- DIRECTIONS -
Reproduce every line of the entries below word for word, keeping the same order.

- WORKING DATA -
==*==
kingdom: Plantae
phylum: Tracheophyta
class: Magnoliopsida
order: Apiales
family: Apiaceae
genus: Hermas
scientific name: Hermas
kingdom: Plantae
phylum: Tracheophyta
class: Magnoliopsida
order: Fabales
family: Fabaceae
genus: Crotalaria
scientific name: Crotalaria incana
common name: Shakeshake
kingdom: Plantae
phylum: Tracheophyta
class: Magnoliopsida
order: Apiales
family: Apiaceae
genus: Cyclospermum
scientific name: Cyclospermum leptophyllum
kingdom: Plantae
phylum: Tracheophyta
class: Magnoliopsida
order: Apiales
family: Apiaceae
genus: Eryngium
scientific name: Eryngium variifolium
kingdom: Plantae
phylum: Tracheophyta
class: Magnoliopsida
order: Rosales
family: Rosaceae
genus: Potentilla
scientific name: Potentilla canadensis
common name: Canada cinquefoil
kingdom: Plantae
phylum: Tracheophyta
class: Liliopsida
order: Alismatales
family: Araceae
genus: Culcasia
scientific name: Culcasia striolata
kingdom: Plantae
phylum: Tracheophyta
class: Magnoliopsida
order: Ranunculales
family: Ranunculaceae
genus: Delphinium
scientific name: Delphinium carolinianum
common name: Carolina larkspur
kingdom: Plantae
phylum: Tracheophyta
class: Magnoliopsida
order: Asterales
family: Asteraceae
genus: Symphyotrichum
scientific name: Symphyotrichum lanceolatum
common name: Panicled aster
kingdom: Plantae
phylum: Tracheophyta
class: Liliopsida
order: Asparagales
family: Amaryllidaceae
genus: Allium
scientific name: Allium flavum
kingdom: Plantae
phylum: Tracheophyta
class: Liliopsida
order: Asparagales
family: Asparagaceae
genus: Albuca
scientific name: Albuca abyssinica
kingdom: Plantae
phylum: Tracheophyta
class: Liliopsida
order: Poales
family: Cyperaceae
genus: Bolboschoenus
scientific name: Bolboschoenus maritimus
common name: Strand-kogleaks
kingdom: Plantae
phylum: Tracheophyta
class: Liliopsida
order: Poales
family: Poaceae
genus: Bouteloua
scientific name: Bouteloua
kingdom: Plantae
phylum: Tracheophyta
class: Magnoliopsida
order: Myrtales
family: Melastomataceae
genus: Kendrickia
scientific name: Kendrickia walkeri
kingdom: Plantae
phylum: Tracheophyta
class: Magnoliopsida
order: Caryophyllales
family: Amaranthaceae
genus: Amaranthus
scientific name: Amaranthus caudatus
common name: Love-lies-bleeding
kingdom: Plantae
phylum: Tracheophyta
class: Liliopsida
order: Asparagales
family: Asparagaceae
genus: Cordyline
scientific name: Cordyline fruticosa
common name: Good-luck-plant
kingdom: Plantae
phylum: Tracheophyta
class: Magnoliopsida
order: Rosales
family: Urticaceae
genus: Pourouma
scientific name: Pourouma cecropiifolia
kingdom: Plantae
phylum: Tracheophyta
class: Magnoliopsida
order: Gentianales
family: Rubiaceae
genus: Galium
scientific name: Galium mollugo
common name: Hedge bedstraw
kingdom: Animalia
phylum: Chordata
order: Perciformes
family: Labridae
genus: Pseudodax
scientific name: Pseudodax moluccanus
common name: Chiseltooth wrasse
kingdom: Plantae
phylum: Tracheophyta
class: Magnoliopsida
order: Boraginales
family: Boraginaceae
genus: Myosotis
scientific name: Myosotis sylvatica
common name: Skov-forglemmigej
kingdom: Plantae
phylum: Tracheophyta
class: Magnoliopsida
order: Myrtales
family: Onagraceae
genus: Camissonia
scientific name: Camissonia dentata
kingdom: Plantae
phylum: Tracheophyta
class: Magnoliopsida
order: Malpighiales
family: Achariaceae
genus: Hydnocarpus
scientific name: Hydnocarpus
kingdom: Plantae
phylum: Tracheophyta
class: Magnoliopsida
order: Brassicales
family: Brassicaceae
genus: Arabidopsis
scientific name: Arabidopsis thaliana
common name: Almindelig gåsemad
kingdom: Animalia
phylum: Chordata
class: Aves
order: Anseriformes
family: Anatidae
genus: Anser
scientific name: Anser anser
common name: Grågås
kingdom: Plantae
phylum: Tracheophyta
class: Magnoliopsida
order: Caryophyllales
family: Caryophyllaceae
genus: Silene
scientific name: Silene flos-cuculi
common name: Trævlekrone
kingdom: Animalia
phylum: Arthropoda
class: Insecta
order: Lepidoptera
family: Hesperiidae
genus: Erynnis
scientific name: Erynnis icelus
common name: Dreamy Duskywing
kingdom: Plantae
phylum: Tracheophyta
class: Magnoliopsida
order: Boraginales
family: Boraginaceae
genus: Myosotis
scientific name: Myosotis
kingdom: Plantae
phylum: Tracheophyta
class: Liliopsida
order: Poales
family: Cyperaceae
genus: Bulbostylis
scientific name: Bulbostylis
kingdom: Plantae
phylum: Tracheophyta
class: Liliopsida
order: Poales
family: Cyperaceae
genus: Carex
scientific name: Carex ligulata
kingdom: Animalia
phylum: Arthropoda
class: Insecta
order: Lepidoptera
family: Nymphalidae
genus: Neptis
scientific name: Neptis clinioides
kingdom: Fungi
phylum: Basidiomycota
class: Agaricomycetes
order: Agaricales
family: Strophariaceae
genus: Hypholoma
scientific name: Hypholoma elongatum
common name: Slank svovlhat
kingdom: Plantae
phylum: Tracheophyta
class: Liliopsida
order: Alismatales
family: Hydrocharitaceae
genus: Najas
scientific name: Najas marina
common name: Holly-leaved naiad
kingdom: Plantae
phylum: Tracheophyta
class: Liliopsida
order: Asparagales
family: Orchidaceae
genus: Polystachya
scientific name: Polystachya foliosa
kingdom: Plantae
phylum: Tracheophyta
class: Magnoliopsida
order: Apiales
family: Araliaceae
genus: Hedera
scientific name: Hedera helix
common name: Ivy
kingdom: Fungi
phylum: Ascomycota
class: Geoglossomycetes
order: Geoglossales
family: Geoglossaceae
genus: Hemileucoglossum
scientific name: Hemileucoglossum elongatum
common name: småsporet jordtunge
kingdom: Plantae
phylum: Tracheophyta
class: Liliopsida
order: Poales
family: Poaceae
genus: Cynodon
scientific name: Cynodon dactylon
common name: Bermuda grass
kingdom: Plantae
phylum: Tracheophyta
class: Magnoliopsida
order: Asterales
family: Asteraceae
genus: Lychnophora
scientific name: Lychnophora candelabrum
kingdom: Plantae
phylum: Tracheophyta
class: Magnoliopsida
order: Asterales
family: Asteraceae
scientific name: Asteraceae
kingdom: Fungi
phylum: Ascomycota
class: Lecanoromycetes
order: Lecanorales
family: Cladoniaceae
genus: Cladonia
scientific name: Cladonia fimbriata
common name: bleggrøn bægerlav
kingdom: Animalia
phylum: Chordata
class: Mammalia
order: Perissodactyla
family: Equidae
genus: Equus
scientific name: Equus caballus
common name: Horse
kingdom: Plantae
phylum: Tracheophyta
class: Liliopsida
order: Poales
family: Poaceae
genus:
==*==
- OUTPUT FOR THIS EXERCISE -
kingdom: Plantae
phylum: Tracheophyta
class: Magnoliopsida
order: Apiales
family: Apiaceae
genus: Hermas
scientific name: Hermas
kingdom: Plantae
phylum: Tracheophyta
class: Magnoliopsida
order: Fabales
family: Fabaceae
genus: Crotalaria
scientific name: Crotalaria incana
common name: Shakeshake
kingdom: Plantae
phylum: Tracheophyta
class: Magnoliopsida
order: Apiales
family: Apiaceae
genus: Cyclospermum
scientific name: Cyclospermum leptophyllum
kingdom: Plantae
phylum: Tracheophyta
class: Magnoliopsida
order: Apiales
family: Apiaceae
genus: Eryngium
scientific name: Eryngium variifolium
kingdom: Plantae
phylum: Tracheophyta
class: Magnoliopsida
order: Rosales
family: Rosaceae
genus: Potentilla
scientific name: Potentilla canadensis
common name: Canada cinquefoil
kingdom: Plantae
phylum: Tracheophyta
class: Liliopsida
order: Alismatales
family: Araceae
genus: Culcasia
scientific name: Culcasia striolata
kingdom: Plantae
phylum: Tracheophyta
class: Magnoliopsida
order: Ranunculales
family: Ranunculaceae
genus: Delphinium
scientific name: Delphinium carolinianum
common name: Carolina larkspur
kingdom: Plantae
phylum: Tracheophyta
class: Magnoliopsida
order: Asterales
family: Asteraceae
genus: Symphyotrichum
scientific name: Symphyotrichum lanceolatum
common name: Panicled aster
kingdom: Plantae
phylum: Tracheophyta
class: Liliopsida
order: Asparagales
family: Amaryllidaceae
genus: Allium
scientific name: Allium flavum
kingdom: Plantae
phylum: Tracheophyta
class: Liliopsida
order: Asparagales
family: Asparagaceae
genus: Albuca
scientific name: Albuca abyssinica
kingdom: Plantae
phylum: Tracheophyta
class: Liliopsida
order: Poales
family: Cyperaceae
genus: Bolboschoenus
scientific name: Bolboschoenus maritimus
common name: Strand-kogleaks
kingdom: Plantae
phylum: Tracheophyta
class: Liliopsida
order: Poales
family: Poaceae
genus: Bouteloua
scientific name: Bouteloua
kingdom: Plantae
phylum: Tracheophyta
class: Magnoliopsida
order: Myrtales
family: Melastomataceae
genus: Kendrickia
scientific name: Kendrickia walkeri
kingdom: Plantae
phylum: Tracheophyta
class: Magnoliopsida
order: Caryophyllales
family: Amaranthaceae
genus: Amaranthus
scientific name: Amaranthus caudatus
common name: Love-lies-bleeding
kingdom: Plantae
phylum: Tracheophyta
class: Liliopsida
order: Asparagales
family: Asparagaceae
genus: Cordyline
scientific name: Cordyline fruticosa
common name: Good-luck-plant
kingdom: Plantae
phylum: Tracheophyta
class: Magnoliopsida
order: Rosales
family: Urticaceae
genus: Pourouma
scientific name: Pourouma cecropiifolia
kingdom: Plantae
phylum: Tracheophyta
class: Magnoliopsida
order: Gentianales
family: Rubiaceae
genus: Galium
scientific name: Galium mollugo
common name: Hedge bedstraw
kingdom: Animalia
phylum: Chordata
order: Perciformes
family: Labridae
genus: Pseudodax
scientific name: Pseudodax moluccanus
common name: Chiseltooth wrasse
kingdom: Plantae
phylum: Tracheophyta
class: Magnoliopsida
order: Boraginales
family: Boraginaceae
genus: Myosotis
scientific name: Myosotis sylvatica
common name: Skov-forglemmigej
kingdom: Plantae
phylum: Tracheophyta
class: Magnoliopsida
order: Myrtales
family: Onagraceae
genus: Camissonia
scientific name: Camissonia dentata
kingdom: Plantae
phylum: Tracheophyta
class: Magnoliopsida
order: Malpighiales
family: Achariaceae
genus: Hydnocarpus
scientific name: Hydnocarpus
kingdom: Plantae
phylum: Tracheophyta
class: Magnoliopsida
order: Brassicales
family: Brassicaceae
genus: Arabidopsis
scientific name: Arabidopsis thaliana
common name: Almindelig gåsemad
kingdom: Animalia
phylum: Chordata
class: Aves
order: Anseriformes
family: Anatidae
genus: Anser
scientific name: Anser anser
common name: Grågås
kingdom: Plantae
phylum: Tracheophyta
class: Magnoliopsida
order: Caryophyllales
family: Caryophyllaceae
genus: Silene
scientific name: Silene flos-cuculi
common name: Trævlekrone
kingdom: Animalia
phylum: Arthropoda
class: Insecta
order: Lepidoptera
family: Hesperiidae
genus: Erynnis
scientific name: Erynnis icelus
common name: Dreamy Duskywing
kingdom: Plantae
phylum: Tracheophyta
class: Magnoliopsida
order: Boraginales
family: Boraginaceae
genus: Myosotis
scientific name: Myosotis
kingdom: Plantae
phylum: Tracheophyta
class: Liliopsida
order: Poales
family: Cyperaceae
genus: Bulbostylis
scientific name: Bulbostylis
kingdom: Plantae
phylum: Tracheophyta
class: Liliopsida
order: Poales
family: Cyperaceae
genus: Carex
scientific name: Carex ligulata
kingdom: Animalia
phylum: Arthropoda
class: Insecta
order: Lepidoptera
family: Nymphalidae
genus: Neptis
scientific name: Neptis clinioides
kingdom: Fungi
phylum: Basidiomycota
class: Agaricomycetes
order: Agaricales
family: Strophariaceae
genus: Hypholoma
scientific name: Hypholoma elongatum
common name: Slank svovlhat
kingdom: Plantae
phylum: Tracheophyta
class: Liliopsida
order: Alismatales
family: Hydrocharitaceae
genus: Najas
scientific name: Najas marina
common name: Holly-leaved naiad
kingdom: Plantae
phylum: Tracheophyta
class: Liliopsida
order: Asparagales
family: Orchidaceae
genus: Polystachya
scientific name: Polystachya foliosa
kingdom: Plantae
phylum: Tracheophyta
class: Magnoliopsida
order: Apiales
family: Araliaceae
genus: Hedera
scientific name: Hedera helix
common name: Ivy
kingdom: Fungi
phylum: Ascomycota
class: Geoglossomycetes
order: Geoglossales
family: Geoglossaceae
genus: Hemileucoglossum
scientific name: Hemileucoglossum elongatum
common name: småsporet jordtunge
kingdom: Plantae
phylum: Tracheophyta
class: Liliopsida
order: Poales
family: Poaceae
genus: Cynodon
scientific name: Cynodon dactylon
common name: Bermuda grass
kingdom: Plantae
phylum: Tracheophyta
class: Magnoliopsida
order: Asterales
family: Asteraceae
genus: Lychnophora
scientific name: Lychnophora candelabrum
kingdom: Plantae
phylum: Tracheophyta
class: Magnoliopsida
order: Asterales
family: Asteraceae
scientific name: Asteraceae
kingdom: Fungi
phylum: Ascomycota
class: Lecanoromycetes
order: Lecanorales
family: Cladoniaceae
genus: Cladonia
scientific name: Cladonia fimbriata
common name: bleggrøn bægerlav
kingdom: Animalia
phylum: Chordata
class: Mammalia
order: Perissodactyla
family: Equidae
genus: Equus
scientific name: Equus caballus
common name: Horse
kingdom: Plantae
phylum: Tracheophyta
class: Liliopsida
order: Poales
family: Poaceae
genus:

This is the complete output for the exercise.